Conjunto de tarefas:
[a] Transcreva, do texto sobre as Oferteiras, o trecho de "Não há na escolha" até "ou véu preto.".
[b] De acordo com o texto sobre as Oferteiras, por que motivo se procurou evitar o costume de o número de Oferteiras ser ímpar? Responda com uma a três frases.

Passagem citada:
▶

As Oferteiras dispõem-se, à frente dos funerais, em fila indiana, precedidas do rapaz da campainha. Em número ilimitado, dependendo somente do consentimento da família e da possibilidade de conseguir, no Lugar ou na Freguesia, donzelas disponíveis para isso.

E assim se chama a este desfile das raparigas nos funerais, O Cortejo das Oferteiras.

Não há na escolha e no convite qualquer exigência social ou económica, apenas serem solteiras, reputadas de boa fama e com a idade máxima de 25 anos. Até há pouco tempo existia o costume de o número ser ímpar (pernão, como diz o povo) – costume que por se julgar eivado de superstição, se procurou evitar.

Vestidas rigorosamente de preto, desde os sapatos ao lenço da cabeça, com saia, blusa, xaile fino (tipo varina), manta ou véu preto.

◀

Excerto de dados:
▶

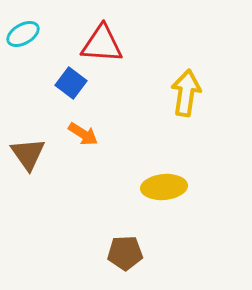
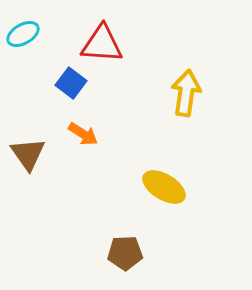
yellow ellipse: rotated 36 degrees clockwise
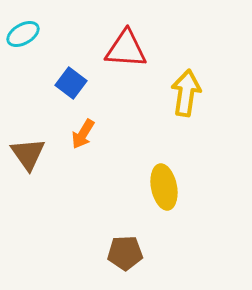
red triangle: moved 24 px right, 5 px down
orange arrow: rotated 88 degrees clockwise
yellow ellipse: rotated 48 degrees clockwise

◀

Lista de respostas:
[a]
Não há na escolha e no convite qualquer exigência social ou económica, apenas serem solteiras, reputadas de boa fama e com a idade máxima de 25 anos. Até há pouco tempo existia o costume de o número ser ímpar (pernão, como diz o povo) – costume que por se julgar eivado de superstição, se procurou evitar.

Vestidas rigorosamente de preto, desde os sapatos ao lenço da cabeça, com saia, blusa, xaile fino (tipo varina), manta ou véu preto.

[b] Procurou-se evitar esse costume porque se julgava que estava eivado de superstição.